[WHAT IS EXPECTED] Nothing is needed except the lines below that run from the one with "- [SDK] Change Poseidon2" through the one with "- Fix typo that", repeated exactly.
[[ PROVIDED RECORDS, beginning ]]
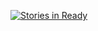 [![Stories in Ready](https://badge.waffle.io/tripl-kn/brainstorm.svg?label=ready&title=Ready)](http://waffle.io/tripl-kn/brainstorm)
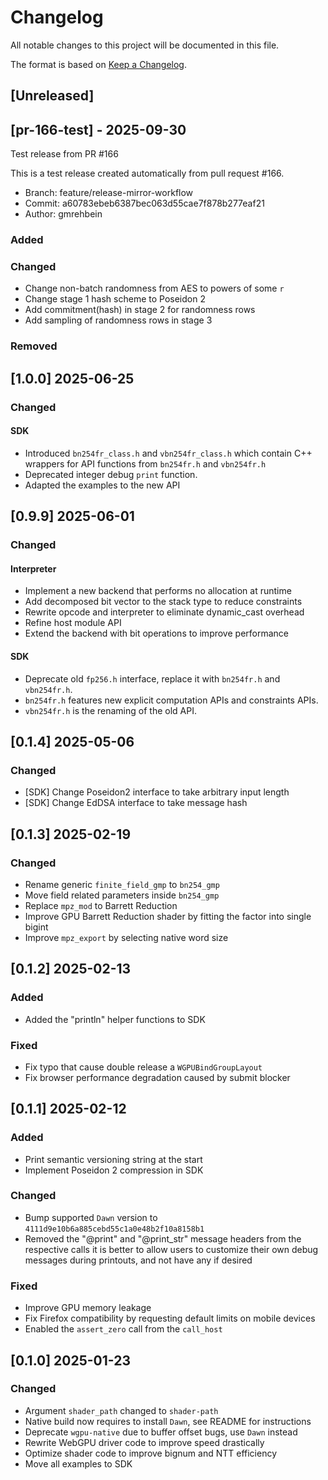 # Changelog

All notable changes to this project will be documented in this file.

The format is based on [Keep a Changelog](https://keepachangelog.com/en/1.1.0/).

## [Unreleased]
## [pr-166-test] - 2025-09-30

Test release from PR #166

This is a test release created automatically from pull request #166.

- Branch: feature/release-mirror-workflow
- Commit: a60783ebeb6387bec063d55cae7f878b277eaf21
- Author: gmrehbein


### Added

### Changed
- Change non-batch randomness from AES to powers of some `r`
- Change stage 1 hash scheme to Poseidon 2
- Add commitment(hash) in stage 2 for randomness rows
- Add sampling of randomness rows in stage 3

### Removed

## [1.0.0] 2025-06-25

### Changed

#### SDK
- Introduced `bn254fr_class.h` and `vbn254fr_class.h` which contain C++ wrappers for API functions from `bn254fr.h` and `vbn254fr.h`
- Deprecated integer debug `print` function.
- Adapted the examples to the new API

## [0.9.9] 2025-06-01

### Changed

#### Interpreter
- Implement a new backend that performs no allocation at runtime
- Add decomposed bit vector to the stack type to reduce constraints
- Rewrite opcode and interpreter to eliminate dynamic_cast overhead
- Refine host module API
- Extend the backend with bit operations to improve performance

#### SDK
- Deprecate old `fp256.h` interface, replace it with `bn254fr.h` and `vbn254fr.h`.
- `bn254fr.h` features new explicit computation APIs and constraints APIs.
- `vbn254fr.h` is the renaming of the old API.

## [0.1.4] 2025-05-06

### Changed

- [SDK] Change Poseidon2 interface to take arbitrary input length
- [SDK] Change EdDSA interface to take message hash 

## [0.1.3] 2025-02-19

### Changed
- Rename generic `finite_field_gmp` to `bn254_gmp`
- Move field related parameters inside `bn254_gmp`
- Replace `mpz_mod` to Barrett Reduction
- Improve GPU Barrett Reduction shader by fitting the factor into single bigint
- Improve `mpz_export` by selecting native word size

## [0.1.2] 2025-02-13

### Added
- Added the "println" helper functions to SDK

### Fixed
- Fix typo that cause double release a `WGPUBindGroupLayout`
- Fix browser performance degradation caused by submit blocker

## [0.1.1] 2025-02-12

### Added
- Print semantic versioning string at the start
- Implement Poseidon 2 compression in SDK

### Changed
- Bump supported `Dawn` version to `4111d9e10b6a885cebd55c1a0e48b2f10a8158b1`
- Removed the "@print" and "@print_str" message headers from the respective calls it is better to allow users to customize their own debug messages during printouts, and not have any if desired

### Fixed
- Improve GPU memory leakage
- Fix Firefox compatibility by requesting default limits on mobile devices
- Enabled the `assert_zero` call from the `call_host`

## [0.1.0] 2025-01-23

### Changed
* Argument `shader_path` changed to `shader-path`
* Native build now requires to install `Dawn`, see README for instructions
* Deprecate `wgpu-native` due to buffer offset bugs, use `Dawn` instead
* Rewrite WebGPU driver code to improve speed drastically
* Optimize shader code to improve bignum and NTT efficiency
* Move all examples to SDK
[[ PROVIDED RECORDS, end ]]
[RESULT]
- [SDK] Change Poseidon2 interface to take arbitrary input length
- [SDK] Change EdDSA interface to take message hash 

## [0.1.3] 2025-02-19

### Changed
- Rename generic `finite_field_gmp` to `bn254_gmp`
- Move field related parameters inside `bn254_gmp`
- Replace `mpz_mod` to Barrett Reduction
- Improve GPU Barrett Reduction shader by fitting the factor into single bigint
- Improve `mpz_export` by selecting native word size

## [0.1.2] 2025-02-13

### Added
- Added the "println" helper functions to SDK

### Fixed
- Fix typo that cause double release a `WGPUBindGroupLayout`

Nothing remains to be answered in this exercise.